EPA protecting pesticide companies
According to the lawsuit, the EPA issued a guidance document in 2013 that amounted to an exemption from the Federal Insecticide, Fungicide and Rodenticide Act (FIFRA) for neonicotinoid-treated seeds and their dust-off, even though these substances are materials that can release the pesticides into the environment. But such an exemption is illegal, the plaintiffs say.
Lead plaintiff Jeff Anderson is a beekeeper who says that neonicotinoid-treated seeds and dust have killed hundreds of thousands of
bees, contaminated soil and water, and killed birds.
Indeed, at least two studies have implicated dust from neonicotinoid-treated seeds in a massive die-off of more than 37 million bees that took place following the corn planting season in Ontario in 2013.

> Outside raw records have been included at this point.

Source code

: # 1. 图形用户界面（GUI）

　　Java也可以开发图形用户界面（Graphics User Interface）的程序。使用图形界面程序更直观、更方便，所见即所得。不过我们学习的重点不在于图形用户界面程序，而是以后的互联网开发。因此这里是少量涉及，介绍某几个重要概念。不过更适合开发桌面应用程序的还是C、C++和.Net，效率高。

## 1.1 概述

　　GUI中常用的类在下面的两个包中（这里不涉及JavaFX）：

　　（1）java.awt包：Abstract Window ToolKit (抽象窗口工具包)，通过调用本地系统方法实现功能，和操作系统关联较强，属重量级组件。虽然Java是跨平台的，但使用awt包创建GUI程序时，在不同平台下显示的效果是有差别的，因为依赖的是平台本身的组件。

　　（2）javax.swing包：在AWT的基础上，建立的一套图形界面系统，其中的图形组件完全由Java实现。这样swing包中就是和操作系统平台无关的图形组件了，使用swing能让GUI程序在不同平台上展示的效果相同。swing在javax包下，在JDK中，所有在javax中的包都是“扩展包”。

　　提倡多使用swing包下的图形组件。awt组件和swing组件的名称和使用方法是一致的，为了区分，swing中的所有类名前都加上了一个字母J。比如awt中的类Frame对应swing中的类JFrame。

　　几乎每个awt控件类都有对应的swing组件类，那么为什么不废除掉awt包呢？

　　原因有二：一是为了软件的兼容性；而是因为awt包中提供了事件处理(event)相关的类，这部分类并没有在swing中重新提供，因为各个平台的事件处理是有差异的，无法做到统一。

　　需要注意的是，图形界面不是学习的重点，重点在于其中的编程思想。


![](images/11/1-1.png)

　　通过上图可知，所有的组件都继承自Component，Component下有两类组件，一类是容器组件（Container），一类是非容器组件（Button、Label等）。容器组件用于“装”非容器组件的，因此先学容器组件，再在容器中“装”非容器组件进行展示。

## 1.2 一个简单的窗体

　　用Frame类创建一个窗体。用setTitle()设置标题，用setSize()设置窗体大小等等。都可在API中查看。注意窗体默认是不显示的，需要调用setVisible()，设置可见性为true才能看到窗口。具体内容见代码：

Yet according to plaintiffs' attorney Adam Keats, the
EPA submitted only 200 pages of internal emails and documents related to the case, and these were "riddled with redactions." The agency held back another 5,000 pages of material related to the lawsuit.
"The administrative record is woefully incomplete," Keats said. "It left us in the dark on many issues we feel would be relevant to the case."
Keats is an employee of the Center for Food Safety, another of the plaintiffs.
Beekeeping industry devastated
U.S. District Judge William Alsup ordered the EPA to supply him with the 5,000 pages of documents so that he could privately review them and decide if they are relevant. The plaintiffs have asked that he see if the documents indicate that the EPA took any position on whether neonicotinoid-coated seeds and their dust-off are exempt from FIFRA, as well as any evidence that those two seed products might harm bees.
Alsup admitted that his experience as a Justice Department attorney in the 1970s made him sympathetic to the plaintiffs' claims. During that time, he said, he regularly saw government attorneys conceal evidence from the courts.
"I was jaded by that experience," Alsup said.
The heart of the lawsuit centers on whether the EPA's 2013 guidance was simply meant as an informal document, or whether it constituted an unofficial policy that has been near-universally applied. In the latter case, the EPA would be in violation of its obligations under FIFRA.
The lawsuit is opposed not just by the EPA, but also by the farming industry. Industry attorney Karen Carr claimed that regulating neonicotinoid-treated seeds and their dust-off "would have a crushing effect on American agriculture."
Keats replied that unregulated use of "incredibly toxic and incredibly deadly" neonicotinoid-coated seeds has already had such an effect on beekeepers, costing the industry billions.